Plasmid vectors containing Japanese encephalitis virus (JEV) premembrane (prM) and envelope (E) genes were constructed that expressed prM and E proteins under the control of a cytomegalovirus immediate-early gene promoter. COS-1 cells transformed with this plasmid vector (JE-4B clone) secreted JEV-specific extracellular particles (EPs) into the culture media. Groups of outbred ICR mice were given one or two doses of recombinant plasmid DNA or two doses of the commercial vaccine JEVAX. All mice that received one or two doses of DNA vaccine maintained JEV-specific antibodies 18 months after initial immunization. JEVAX induced 100% seroconversion in 3-week-old mice; however, none of the 3-day-old mice had enzyme-linked immunosorbent assay titers higher than 1:400. Female mice immunized with this DNA vaccine developed plaque reduction neutralization antibody titers of between 1:20 and 1:160 and provided 45 to 100% passive protection to their progeny following intraperitoneal challenge with 5,000 PFU of virulent JEV strain SA14. Seven-week-old adult mice that had received a single dose of JEV DNA vaccine when 3 days of age were completely protected from a 50, 000-PFU JEV intraperitoneal challenge.

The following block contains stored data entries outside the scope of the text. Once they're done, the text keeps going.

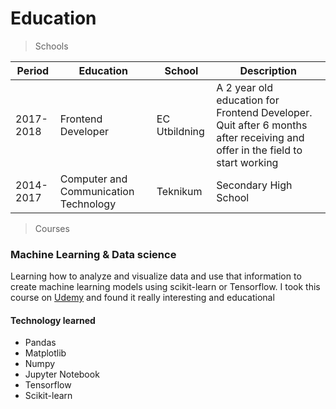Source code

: # Education

> Schools

| Period 	  | Education 							                     | School   		   | Description                                                                                                                |
|-----------|---------------------------------------|---------------|----------------------------------------------------------------------------------------------------------------------------|
| 2017-2018 | Frontend Developer					               | EC Utbildning | A 2 year old education for Frontend Developer. Quit after 6 months after receiving and offer in the field to start working 
| 2014-2017 | Computer and Communication Technology | Teknikum 		   | Secondary High School                                                                                                      |

> Courses

### Machine Learning & Data science

Learning how to analyze and visualize data and use that information to create machine learning models using scikit-learn
or Tensorflow. I took this course
on [Udemy](https://www.udemy.com/course/complete-machine-learning-and-data-science-zero-to-mastery) and found it really
interesting and educational

#### Technology learned

* Pandas
* Matplotlib
* Numpy
* Jupyter Notebook
* Tensorflow
* Scikit-learn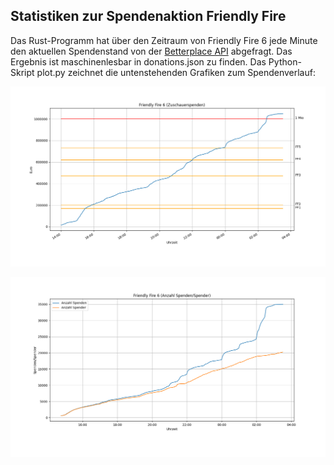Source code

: ## Statistiken zur Spendenaktion Friendly Fire

Das Rust-Programm hat über den Zeitraum von Friendly Fire 6 jede Minute den aktuellen Spendenstand von der [Betterplace API](https://github.com/betterplace/betterplace_apidocs) abgefragt.
Das Ergebnis ist maschinenlesbar in donations.json zu finden.
Das Python-Skript plot.py zeichnet die untenstehenden Grafiken zum Spendenverlauf:

![Spendenverlauf](images/donations.png)

![Spender](images/donors.png)

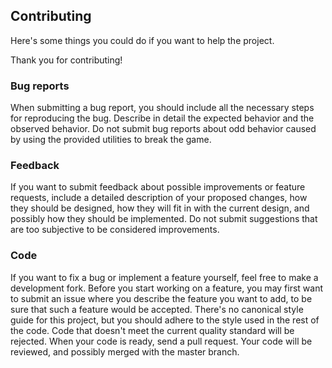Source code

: ## Contributing
Here's some things you could do if you want to help the project.

Thank you for contributing!

### Bug reports
When submitting a bug report, you should include all the necessary steps for reproducing the bug.
Describe in detail the expected behavior and the observed behavior.
Do not submit bug reports about odd behavior caused by using the provided utilities to break the game.

### Feedback
If you want to submit feedback about possible improvements or feature requests,
include a detailed description of your proposed changes,
how they should be designed, how they will fit in with the current design,
and possibly how they should be implemented.
Do not submit suggestions that are too subjective to be considered improvements.

### Code
If you want to fix a bug or implement a feature yourself, feel free to make a development fork.
Before you start working on a feature, you may first want to submit an issue where you describe
the feature you want to add, to be sure that such a feature would be accepted.
There's no canonical style guide for this project, but you should adhere to the style used
in the rest of the code. Code that doesn't meet the current quality standard will be rejected.
When your code is ready, send a pull request. Your code will be reviewed, and possibly merged with the master branch.
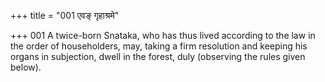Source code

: +++
title = "001 एवङ् गृहाश्रमे"

+++
001	A twice-born Snataka, who has thus lived according to the law in the order of householders, may, taking a firm resolution and keeping his organs in subjection, dwell in the forest, duly (observing the rules given below).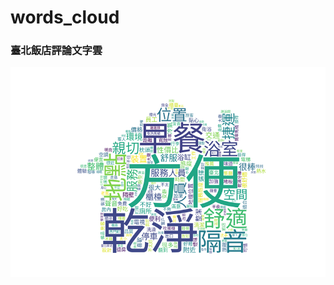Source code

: # words_cloud

### 臺北飯店評論文字雲

![image](https://github.com/ellen923121/words_cloud/blob/main/words_cloud_img/taipei.png)

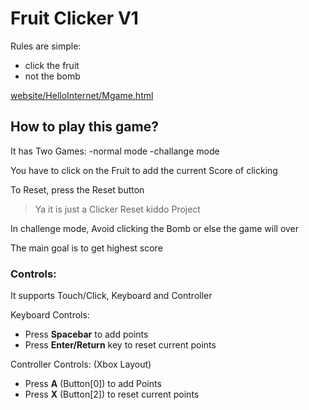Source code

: # **Fruit Clicker V1**
Rules are simple:

- click the fruit
- not the bomb

[website/HelloInternet/Mgame.html](https://ussjwkmwbh.github.io/HelloInternet/Mgame.html)

## **How to play this game?**
It has Two Games:
-normal mode
-challange mode

You have to click on the Fruit to add the current Score of clicking

To Reset, press the Reset button

> Ya it is just a Clicker Reset kiddo Project

In challenge mode, Avoid clicking the Bomb or else the game will over

The main goal is to get highest score



### Controls:
It supports Touch/Click, Keyboard and Controller

Keyboard Controls:

- Press __Spacebar__ to add points
- Press __Enter/Return__ key to reset current points

Controller Controls: (Xbox Layout)
- Press __A__ (Button[0]) to add Points
- Press __X__ (Button[2]) to reset current points

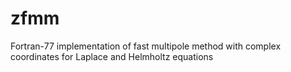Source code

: # zfmm
Fortran-77 implementation of fast multipole method with complex coordinates for Laplace and Helmholtz equations
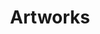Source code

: ---
layout: projects
title: Artworks
show_collection: artworks
description: >
  Vous y trouverez toutes mes idées extra professionnels en graphisme.
  
no_groups: true 
---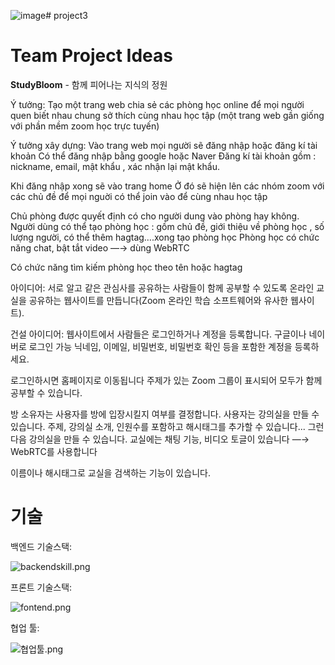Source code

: ![image](https://github.com/user-attachments/assets/4388abc2-5311-46c1-b97c-a14b241fe402)# project3
# Team Project Ideas

**StudyBloom** - 함께 피어나는 지식의 정원

Ý tưởng: Tạo một trang web chia sẻ các phòng học online để mọi người quen biết nhau chung sở thích cùng nhau học tập (một trang web gần giống với phần mềm zoom học trực tuyến)

Ý tưởng xây dựng:
Vào trang web mọi người sẽ đăng nhập hoặc đăng kí tài khoản 
Có thể đăng nhập bằng google hoặc Naver
Đăng kí tài khoản gồm : nickname, email, mật khẩu , xác nhận lại mật khẩu.

Khi đăng nhập xong sẽ vào trang home 
Ở đó sẽ hiện lên các nhóm zoom với các chủ đề để mọi nguời có thể  join vào để cùng nhau học tập

Chủ phòng được quyết định có cho người dung vào phòng hay không.
Người dùng có thể tạo phòng học : gồm chủ đề, giới thiệu về phòng học , số lượng người, có thể thêm hagtag….xong tạo phòng học
Phòng học có chức năng chat, bật tắt video —→ dùng WebRTC

Có chức năng tìm kiếm phòng học theo tên hoặc hagtag 

아이디어: 서로 알고 같은 관심사를 공유하는 사람들이 함께 공부할 수 있도록 온라인 교실을 공유하는 웹사이트를 만듭니다(Zoom 온라인 학습 소프트웨어와 유사한 웹사이트).

건설 아이디어:
웹사이트에서 사람들은 로그인하거나 계정을 등록합니다.
구글이나 네이버로 로그인 가능
닉네임, 이메일, 비밀번호, 비밀번호 확인 등을 포함한 계정을 등록하세요.

로그인하시면 홈페이지로 이동됩니다
주제가 있는 Zoom 그룹이 표시되어 모두가 함께 공부할 수 있습니다.

방 소유자는 사용자를 방에 입장시킬지 여부를 결정합니다.
사용자는 강의실을 만들 수 있습니다. 주제, 강의실 소개, 인원수를 포함하고 해시태그를 추가할 수 있습니다... 그런 다음 강의실을 만들 수 있습니다.
교실에는 채팅 기능, 비디오 토글이 있습니다 —→ WebRTC를 사용합니다

이름이나 해시태그로 교실을 검색하는 기능이 있습니다.

# 기술

백엔드 기술스택:


![backendskill.png](https://prod-files-secure.s3.us-west-2.amazonaws.com/2ceb421b-cea9-4af5-afc1-3e3e9d43b7ae/c96fd2e0-e106-4e71-9842-349143ee935a/backendskill.png) 


프론트 기술스택:

![fontend.png](https://prod-files-secure.s3.us-west-2.amazonaws.com/2ceb421b-cea9-4af5-afc1-3e3e9d43b7ae/7668d706-c139-458f-aa2a-192fba506d5b/c46946aa-0836-47d3-8146-02ab39ebe9bc.png)

협업 툴:

![협업툴.png](https://prod-files-secure.s3.us-west-2.amazonaws.com/2ceb421b-cea9-4af5-afc1-3e3e9d43b7ae/0d15284c-f8ff-4bf2-a2e8-36a12c73c223/1e23bc26-247d-4d48-867d-c80e8dc3b61d.png)
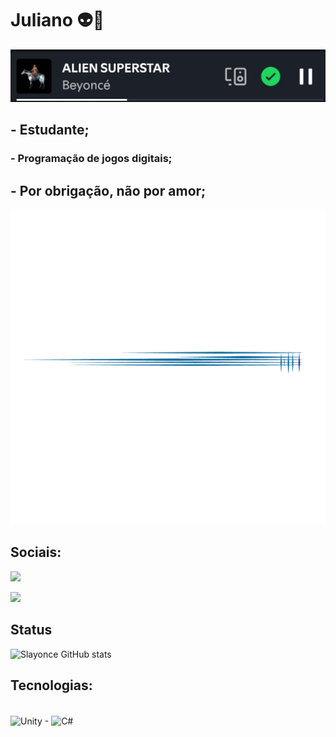 # Juliano 👽🌟
![separador](./img/8f419f07-6e9a-4d42-bedc-a87d98651937.jpg)
##   - Estudante; 
###   - Programação de jogos digitais;
##
##   - Por obrigação, não por amor;
![separador](./img/—Pngtree—separator%20vector_6177576.png)
## Sociais: 
<div> 
  <a href="https://www.instagram.com/uhjuliano/" target="_blank"><img src="https://img.shields.io/badge/-Instagram-%23E4405F?style=for-the-badge&logo=instagram&logoColor=white" target="_blank"></a>

<a href="https://open.spotify.com/user/l0f5k8odxaqgg57f8f0uvh2b1" target="_blank"><img src="https://img.shields.io/badge/Spotify-1ED760?style=for-the-badge&logo=spotify&logoColor=white" target="_blank"></a>
  
</div>

## Status
![Slayonce GitHub stats](https://github-readme-stats.vercel.app/api?username=IamSlayonce&show_icons=true&theme=Gradient)


## Tecnologias:
<div style="display: inline_block"><br/>
   <img align="center" alt="Unity" heigth = 60 width = 60 src=  "https://cdn.jsdelivr.net/gh/devicons/devicon/icons/unity/unity-original.svg" />
-
  <img align="center" alt="C#" heigth = 60 width = 60 src= "https://cdn.jsdelivr.net/gh/devicons/devicon/icons/csharp/csharp-original.svg" />
 
</div>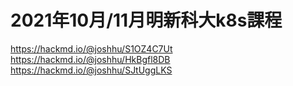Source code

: # 2021年10月/11月明新科大k8s課程
https://hackmd.io/@joshhu/S1OZ4C7Ut
https://hackmd.io/@joshhu/HkBgfl8DB
https://hackmd.io/@joshhu/SJtUggLKS
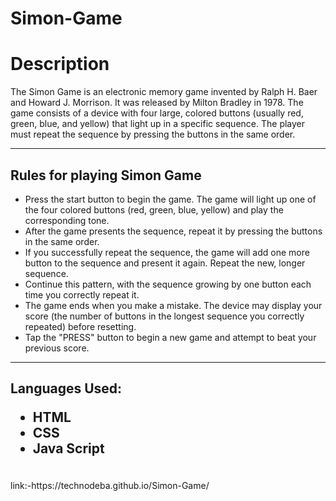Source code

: # Simon-Game

<h1>Description</h1>
<p>The Simon Game is an electronic memory game invented by Ralph H. Baer and Howard J. Morrison. It was released by Milton Bradley in 1978. The game consists of a device with four large, colored buttons (usually red, green, blue, and yellow) that light up in a specific sequence. The player must repeat the sequence by pressing the buttons in the same order.</p>
<hr>
<h2>Rules for playing Simon Game</h2>
<ul>
  <li>Press the start button to begin the game. The game will light up one of the four colored buttons (red, green, blue, yellow) and play the corresponding tone.</li>
  <li>After the game presents the sequence, repeat it by pressing the buttons in the same order.</li>
  <li>If you successfully repeat the sequence, the game will add one more button to the sequence and present it again. Repeat the new, longer sequence.</li>
  <li>Continue this pattern, with the sequence growing by one button each time you correctly repeat it.</li>
  <li>The game ends when you make a mistake. The device may display your score (the number of buttons in the longest sequence you correctly repeated) before resetting.</li>
  <li>Tap the "PRESS" button to begin a new game and attempt to beat your previous score.</li>
</ul>
<hr>
<h2>Languages Used:
<ul>
  <li>HTML</li>
  <li>CSS</li>
  <li>Java Script</li>
</ul></h2>
<br>
link:-https://technodeba.github.io/Simon-Game/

These results demonstrate that a recombinant plasmid DNA which produced JEV EPs in vitro is an effective vaccine.

FIG. 1

Map of the JEV genomic structure (top) and the DNA sequence of oligonucleotides used in RT-PCR to construct the transcription unit for the expression of prM-E protein coding regions (bottom). Potential transmembrane helices of viral polyprotein are indicated by blackened areas.

FIG. 2

Schematic representations of plasmid vectors pCDNA3, pCBamp, and pCIBamp. These plasmids include the CMV promoter/enhancer element, BGH poly(A) signal and transcription termination sequence [BHGp(A)], ampicillin resistance gene (Amp), and ColE1 ori for selection and maintenance in E. coli. The f1 ori for single-stranded rescue in E. coli cells, SV40 ori, neomycin coding region, and SV40 poly(A) [SV40 p(A)] sequences were deleted from pCDNA3 to generate pCBamp. An intron sequence was inserted in the NcoI-KpnI site of pCBamp to generate pCIBamp. The multiple cloning site for the insertion of JEV genes, located between the TATA box of the CMV promoter/enhancer and BHG poly(A) site, is shown.

FIG. 3

JEV-specific reactivity of prechallenge and postchallenge serum samples obtained from mice immunized with DNA vaccine or JEVAX. Serum specimens collected from the mice used in the experiments represented in Tables 3 and 4 were randomly selected and tested at 1:1,000 dilution by Western blot analysis using purified JEV as the antigen. pCDJE2-7x2-S was the serum from one of the mice challenged at 4 days of age (Table 4). NMAF, 4G2-AF, and JEV HIAF were the mouse ascitic fluids included as normal mouse, E-specific, and JEV hyperimmune controls, respectively.

FIG. 4

Postchallenge survival rates of mice (10 per group) that were immunized with pCDJE2-7, pCBJE1-14, pCIBJES14, pcDNA3/CAT, or JEVAX at 3 days of age and challenged i.p. with 50,000 PFU of JEV (SA14) 7 weeks postimmunization. A P value of 0.003 was obtained by Fisher's exact test when the survival rate of the JEV DNA-immunized groups was compared with that of the pcDNA3/CAT or JEVAX group.

FIG. 5

Graphic representation, generated by the TMHMM program, indicating probable orientations of five transmembrane helices in the prM-E protein expressed by pCDJE2-7 (A), pcDNA3JEME (B), and pJME (C). ER, endoplasmic reticulum.